Back at Hangman's Rock above Old Bewick, Chris Graham completed perhaps the last line up the boulder with a sit start to his recent problem Paranoia. In his blog Chris writes, 'I'm giving the new problem, Paranoia Sit Start, a grade of 7c, just slightly harder than the right arete. It's great climbing, blemished slightly by the loose rocks at the sit start and not knowing where to stand. Fortunately the hard climbing is above this so it matters little'.

Here's a video of this great boulder...


The Bitch for Smith

Posted on March 17th 2008

Whilst much of Britain looked out at stormy skies yesterday, yorkshire climber Martin Smith made the most of some freak good conditions to make a rare (the first?) repeat of The Bitch (8a+) at Back Bowden Doors. No stranger to the Northumberland crags, Martin is a closet Northumberland fan, often bypassing his local crags to make the long trip up North at weekends. More about Martin on his Scarpa blog.

Image (above): Martin succeeding on The Bitch. Photo by Mark Savage.

The Bitch was first climbed in 2000 by Andrew Earl and despite significant improvement to one of the holds, remains a testpiece to this day.


New Problem Round-Up

Posted on March 10th 2008

The final push for problems before the forthcoming bouldering guide is sent to the printers at the end of this month has produced a couple of cracking new problems.

In February, on a tip-off from local legend Bob Smith, Andy Earl set about adding a new problem on the steep triangle of rock between Prime Time and Australia Crack at Kyloe Out. Northern Territory (7c+) starts with a brutal drop knee sit start and continues dynamically to the apex of the triangle.

Meanwhile up on Hangman's Rock, above the hamlet of Old Bewick, Chris Graham has been waiting for the right conditions to complete the sit start to its steep right hand arete. In a similar vein to Northern territory, Jeux sans Frontières (7c) saves its most difficult move as getting off the ground.

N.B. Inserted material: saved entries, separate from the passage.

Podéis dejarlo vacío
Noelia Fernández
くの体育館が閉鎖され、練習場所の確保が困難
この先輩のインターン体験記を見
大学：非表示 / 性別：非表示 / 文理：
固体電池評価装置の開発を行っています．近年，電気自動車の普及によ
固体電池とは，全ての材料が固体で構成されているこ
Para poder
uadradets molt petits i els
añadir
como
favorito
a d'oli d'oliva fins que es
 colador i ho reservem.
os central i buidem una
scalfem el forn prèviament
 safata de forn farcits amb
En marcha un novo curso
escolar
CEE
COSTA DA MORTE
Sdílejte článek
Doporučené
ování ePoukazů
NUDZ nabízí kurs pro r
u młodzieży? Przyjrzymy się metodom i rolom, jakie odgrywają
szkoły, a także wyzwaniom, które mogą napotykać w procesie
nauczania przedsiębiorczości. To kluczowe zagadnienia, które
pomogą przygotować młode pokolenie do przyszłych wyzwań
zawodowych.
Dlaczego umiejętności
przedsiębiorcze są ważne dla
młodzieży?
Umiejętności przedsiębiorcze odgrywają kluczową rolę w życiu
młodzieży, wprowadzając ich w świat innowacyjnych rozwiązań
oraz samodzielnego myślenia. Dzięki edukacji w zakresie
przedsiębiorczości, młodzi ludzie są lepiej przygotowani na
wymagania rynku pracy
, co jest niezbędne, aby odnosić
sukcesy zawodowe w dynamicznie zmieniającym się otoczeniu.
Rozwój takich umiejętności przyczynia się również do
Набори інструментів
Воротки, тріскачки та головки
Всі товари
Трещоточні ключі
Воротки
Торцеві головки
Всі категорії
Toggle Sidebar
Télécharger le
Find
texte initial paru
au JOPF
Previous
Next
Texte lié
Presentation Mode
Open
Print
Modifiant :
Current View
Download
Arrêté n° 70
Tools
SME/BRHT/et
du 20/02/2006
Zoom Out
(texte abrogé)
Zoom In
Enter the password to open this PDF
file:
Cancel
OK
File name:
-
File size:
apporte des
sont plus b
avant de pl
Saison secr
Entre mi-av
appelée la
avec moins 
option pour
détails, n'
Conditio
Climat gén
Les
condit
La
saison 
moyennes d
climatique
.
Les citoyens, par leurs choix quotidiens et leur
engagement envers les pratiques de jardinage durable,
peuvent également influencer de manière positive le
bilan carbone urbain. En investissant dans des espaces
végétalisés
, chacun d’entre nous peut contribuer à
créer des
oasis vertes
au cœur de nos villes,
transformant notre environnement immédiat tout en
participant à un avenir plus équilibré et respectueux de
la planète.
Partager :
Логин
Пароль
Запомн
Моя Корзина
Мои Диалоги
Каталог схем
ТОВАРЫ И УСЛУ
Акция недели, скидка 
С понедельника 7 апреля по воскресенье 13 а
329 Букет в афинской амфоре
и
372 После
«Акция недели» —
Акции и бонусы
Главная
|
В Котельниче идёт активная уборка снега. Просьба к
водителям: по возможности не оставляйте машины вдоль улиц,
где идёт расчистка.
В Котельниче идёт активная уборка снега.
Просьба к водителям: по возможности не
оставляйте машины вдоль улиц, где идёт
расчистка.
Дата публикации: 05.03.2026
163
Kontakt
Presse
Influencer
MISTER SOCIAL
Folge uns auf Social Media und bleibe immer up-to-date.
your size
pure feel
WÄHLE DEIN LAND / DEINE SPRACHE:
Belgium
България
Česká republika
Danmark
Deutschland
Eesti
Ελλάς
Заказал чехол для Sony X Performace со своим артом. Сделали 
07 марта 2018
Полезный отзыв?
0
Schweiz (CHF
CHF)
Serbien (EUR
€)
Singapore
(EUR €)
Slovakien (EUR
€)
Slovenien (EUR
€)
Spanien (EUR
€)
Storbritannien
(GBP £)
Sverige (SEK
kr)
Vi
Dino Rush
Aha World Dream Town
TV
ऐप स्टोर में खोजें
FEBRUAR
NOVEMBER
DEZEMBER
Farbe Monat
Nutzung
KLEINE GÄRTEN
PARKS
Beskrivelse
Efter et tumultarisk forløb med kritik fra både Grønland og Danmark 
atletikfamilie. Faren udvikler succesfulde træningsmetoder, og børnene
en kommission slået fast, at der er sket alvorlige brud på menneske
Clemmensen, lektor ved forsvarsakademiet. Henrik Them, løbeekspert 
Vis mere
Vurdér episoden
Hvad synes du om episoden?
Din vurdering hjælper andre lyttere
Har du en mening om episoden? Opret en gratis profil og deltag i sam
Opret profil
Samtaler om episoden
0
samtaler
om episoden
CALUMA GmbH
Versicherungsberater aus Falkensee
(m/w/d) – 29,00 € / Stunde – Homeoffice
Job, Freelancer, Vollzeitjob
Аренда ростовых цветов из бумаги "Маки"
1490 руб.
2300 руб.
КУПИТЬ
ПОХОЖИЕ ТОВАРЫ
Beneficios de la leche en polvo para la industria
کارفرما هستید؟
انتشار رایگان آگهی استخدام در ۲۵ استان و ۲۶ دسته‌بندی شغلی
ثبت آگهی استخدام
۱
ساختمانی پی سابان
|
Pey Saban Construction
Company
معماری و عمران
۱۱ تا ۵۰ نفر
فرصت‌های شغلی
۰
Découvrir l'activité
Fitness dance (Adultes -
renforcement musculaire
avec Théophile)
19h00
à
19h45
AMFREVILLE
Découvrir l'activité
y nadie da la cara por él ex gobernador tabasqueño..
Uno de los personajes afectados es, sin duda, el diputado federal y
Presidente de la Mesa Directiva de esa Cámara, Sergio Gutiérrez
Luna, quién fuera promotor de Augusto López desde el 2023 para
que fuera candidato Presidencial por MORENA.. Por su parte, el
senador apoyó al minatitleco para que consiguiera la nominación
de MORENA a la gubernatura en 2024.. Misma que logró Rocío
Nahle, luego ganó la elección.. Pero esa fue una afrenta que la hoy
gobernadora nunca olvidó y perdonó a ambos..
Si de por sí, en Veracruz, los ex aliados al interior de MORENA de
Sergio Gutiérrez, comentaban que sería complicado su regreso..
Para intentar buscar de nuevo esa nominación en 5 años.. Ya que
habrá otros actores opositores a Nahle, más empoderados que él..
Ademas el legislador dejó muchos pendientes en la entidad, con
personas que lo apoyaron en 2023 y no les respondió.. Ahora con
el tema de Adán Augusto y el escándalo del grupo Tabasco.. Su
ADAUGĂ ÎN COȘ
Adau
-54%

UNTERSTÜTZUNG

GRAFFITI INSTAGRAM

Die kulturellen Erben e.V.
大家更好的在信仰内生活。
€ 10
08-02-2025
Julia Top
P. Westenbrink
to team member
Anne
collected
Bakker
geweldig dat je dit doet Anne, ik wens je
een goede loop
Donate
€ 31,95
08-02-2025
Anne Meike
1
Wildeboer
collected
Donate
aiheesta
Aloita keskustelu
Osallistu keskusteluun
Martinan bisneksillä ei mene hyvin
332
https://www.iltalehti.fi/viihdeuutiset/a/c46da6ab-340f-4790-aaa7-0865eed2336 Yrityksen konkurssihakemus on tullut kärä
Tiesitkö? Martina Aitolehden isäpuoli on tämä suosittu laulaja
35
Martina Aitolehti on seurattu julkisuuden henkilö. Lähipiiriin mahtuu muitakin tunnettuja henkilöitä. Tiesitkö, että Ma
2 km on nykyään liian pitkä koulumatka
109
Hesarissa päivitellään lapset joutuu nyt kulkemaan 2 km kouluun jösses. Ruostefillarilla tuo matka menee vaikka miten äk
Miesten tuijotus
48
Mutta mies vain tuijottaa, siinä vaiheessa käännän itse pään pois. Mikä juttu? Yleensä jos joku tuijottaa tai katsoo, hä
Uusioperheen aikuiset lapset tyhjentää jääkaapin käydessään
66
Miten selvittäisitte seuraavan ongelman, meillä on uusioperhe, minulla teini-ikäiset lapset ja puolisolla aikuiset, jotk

The spectacular boulder has several more problems courtesy of Alec Burns.

At the other end of the spectrum, Si Litchfield has been plugging some gaps adding Scraping In (brit 5b/c) at Goats Crag in the centre of the wall left of the excellent Lost Arete, and Y Direct (brit 5c), a direct finish to Y Crack at Wolf Crag. Si reports that both could be considered highball problems with enough mats. Finally, all the way North to Berryhill, Chris Graham added a short problem on the wall right of Satanic Curses. Following the theme of hard sit starts, Golden Grahams (6c+) makes a difficult sit start off the ramp in the centre of the short wall to gain slopers and the top. Send your new problems/gossip in to news@northumberlandbouldering.co.uk

Images: Above Top...Northern Territory at kyloe Crag. Above Right...Jeux sans Frontières, Hangman's Rock.